CS410 Text Information Systems (Spring 2013)

Instructor: ChengXiang Zhai

| Home | Basic Information | Schedule |
| Readings | Assignments | Project | Resources |

Course Project


The course project is to give the students hands-on experience on developing some novel information retrieval and/or text mining tools. The project thus emphasizes applied research and "deliverables", meaning that the outcome of your project should be something tangible, typically some kind of prototype system that can be demonstrated, though theoretical research projects are also fine.
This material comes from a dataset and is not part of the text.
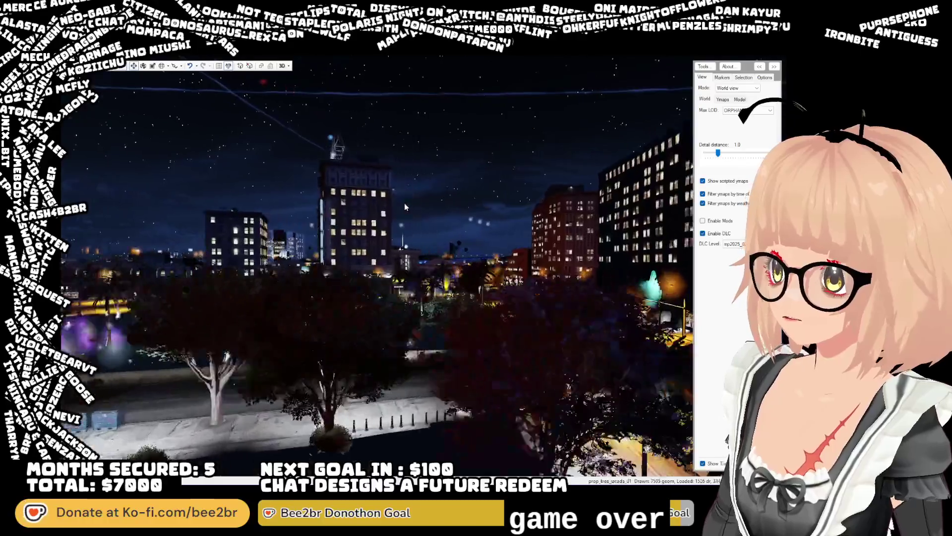
drag(383, 204, 395, 191)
Group work is strongly encouraged, but not required.

General steps

  1. Pick a topic
  2. Form a team
  3. Read related work
  4. Write a project proposal
  5. Work on the project
  6. Present the project
  7. Write a report

Grading criteria

Your project will be graded primarily based on the following weighting scheme: The factors to be considered in grading include (1) the utility of the tool you develop (this is the most important factor); (2) the relevance to the course; (3) the challenges you have to solve (i.e., technical contributions); and (4) the quality of presentation/writing. Refer to the guidelines on the proposal and report for what should be included in a report.

1. Pick a topic

You can either pick from a list of sample topics provided by the instructor (available here) or choose your own topic. Your starting point should be the essays that you wrote for assignment #1. They are available here. You can browse them to see if you can get any insights from some of the essays there. This is also a good way to identify opportunities for collaborations.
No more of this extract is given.